* **AIM OF THE TASK**
Retype the material below exactly, from its first line through the line with "right shoulder: (384, 325)"; the pictures stay out.

* **SOURCE RECORDS**
══════════

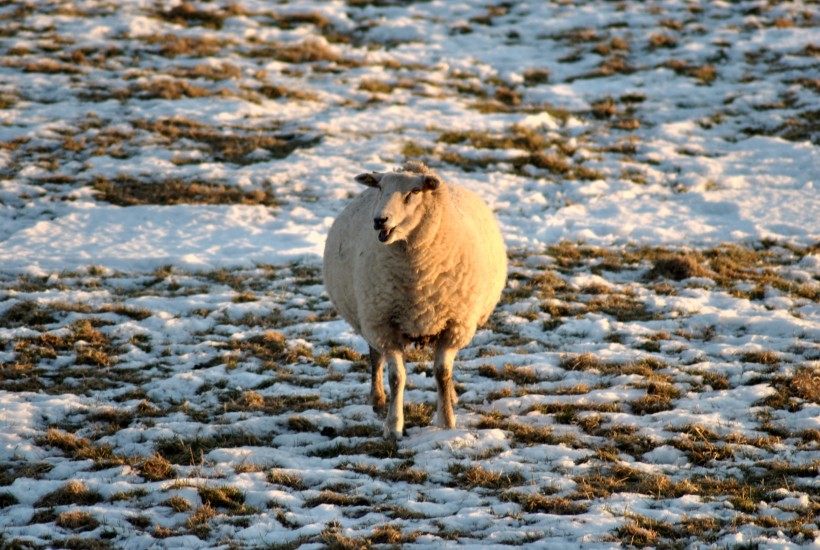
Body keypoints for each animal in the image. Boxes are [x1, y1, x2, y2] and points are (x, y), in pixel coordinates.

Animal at [322, 161, 506, 440]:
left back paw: (451, 396)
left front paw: (447, 420)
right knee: (375, 357)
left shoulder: (454, 325)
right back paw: (377, 400)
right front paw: (393, 426)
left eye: (414, 192)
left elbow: (442, 373)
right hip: (368, 316)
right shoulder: (384, 325)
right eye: (380, 188)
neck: (416, 277)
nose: (379, 220)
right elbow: (397, 377)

══════════

* **TASK SOLUTION**
Body keypoints for each animal in the image. Boxes are [x1, y1, x2, y2] and points are (x, y), in pixel coordinates.

Animal at [322, 161, 506, 440]:
left back paw: (451, 396)
left front paw: (447, 420)
right knee: (375, 357)
left shoulder: (454, 325)
right back paw: (377, 400)
right front paw: (393, 426)
left eye: (414, 192)
left elbow: (442, 373)
right hip: (368, 316)
right shoulder: (384, 325)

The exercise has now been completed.